─── Given entries ───

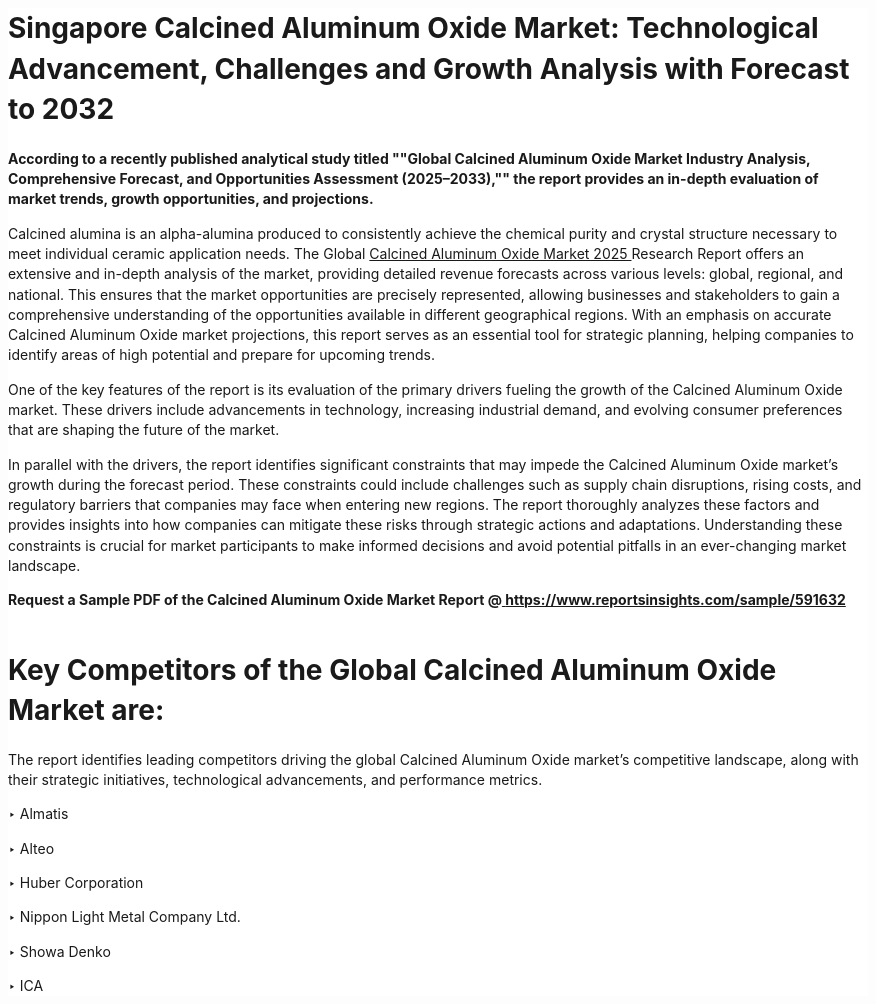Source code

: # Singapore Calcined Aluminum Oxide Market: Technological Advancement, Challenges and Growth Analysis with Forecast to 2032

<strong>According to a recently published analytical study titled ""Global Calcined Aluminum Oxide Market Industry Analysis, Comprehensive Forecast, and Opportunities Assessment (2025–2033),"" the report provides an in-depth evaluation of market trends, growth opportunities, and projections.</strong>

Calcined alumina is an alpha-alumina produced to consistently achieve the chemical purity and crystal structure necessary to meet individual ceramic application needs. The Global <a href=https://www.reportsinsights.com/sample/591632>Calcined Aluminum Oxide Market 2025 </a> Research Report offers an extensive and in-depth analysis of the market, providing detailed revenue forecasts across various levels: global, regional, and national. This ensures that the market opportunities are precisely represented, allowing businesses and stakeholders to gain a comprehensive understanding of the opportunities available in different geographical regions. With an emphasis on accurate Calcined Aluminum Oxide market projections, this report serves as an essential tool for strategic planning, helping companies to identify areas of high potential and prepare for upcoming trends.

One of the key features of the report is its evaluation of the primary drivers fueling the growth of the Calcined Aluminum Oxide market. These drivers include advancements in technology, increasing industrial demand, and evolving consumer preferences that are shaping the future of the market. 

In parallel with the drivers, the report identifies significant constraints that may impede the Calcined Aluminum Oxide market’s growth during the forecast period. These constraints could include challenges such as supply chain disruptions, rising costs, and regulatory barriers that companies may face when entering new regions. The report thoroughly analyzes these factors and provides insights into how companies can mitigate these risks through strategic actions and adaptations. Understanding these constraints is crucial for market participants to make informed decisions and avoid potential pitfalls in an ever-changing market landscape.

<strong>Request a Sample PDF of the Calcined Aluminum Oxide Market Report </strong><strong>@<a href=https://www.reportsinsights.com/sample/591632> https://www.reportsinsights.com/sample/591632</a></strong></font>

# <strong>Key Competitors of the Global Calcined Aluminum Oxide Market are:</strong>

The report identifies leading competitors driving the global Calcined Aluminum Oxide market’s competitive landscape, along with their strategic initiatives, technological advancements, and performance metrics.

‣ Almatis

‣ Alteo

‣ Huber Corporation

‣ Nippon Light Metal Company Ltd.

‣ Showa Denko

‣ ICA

───
─── Given entries ───

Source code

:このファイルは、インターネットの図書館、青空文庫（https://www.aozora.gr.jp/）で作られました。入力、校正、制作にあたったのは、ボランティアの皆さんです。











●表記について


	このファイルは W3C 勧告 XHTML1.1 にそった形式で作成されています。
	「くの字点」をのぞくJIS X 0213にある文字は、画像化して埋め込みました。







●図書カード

───
─── Given entries ───

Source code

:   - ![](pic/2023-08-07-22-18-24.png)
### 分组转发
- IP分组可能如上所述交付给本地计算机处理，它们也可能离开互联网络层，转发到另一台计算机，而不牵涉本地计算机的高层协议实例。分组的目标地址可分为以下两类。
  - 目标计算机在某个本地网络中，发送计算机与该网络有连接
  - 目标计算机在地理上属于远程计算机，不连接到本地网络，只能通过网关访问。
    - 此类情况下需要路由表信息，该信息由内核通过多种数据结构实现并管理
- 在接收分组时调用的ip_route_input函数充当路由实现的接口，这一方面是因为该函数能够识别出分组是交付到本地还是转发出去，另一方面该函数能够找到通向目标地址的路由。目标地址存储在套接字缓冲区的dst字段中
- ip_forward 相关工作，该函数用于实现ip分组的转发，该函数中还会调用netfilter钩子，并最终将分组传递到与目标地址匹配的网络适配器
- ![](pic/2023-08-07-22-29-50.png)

───

Count the lines above that contain the string "このファイルは", matching case exactly, and reply with only the number.

2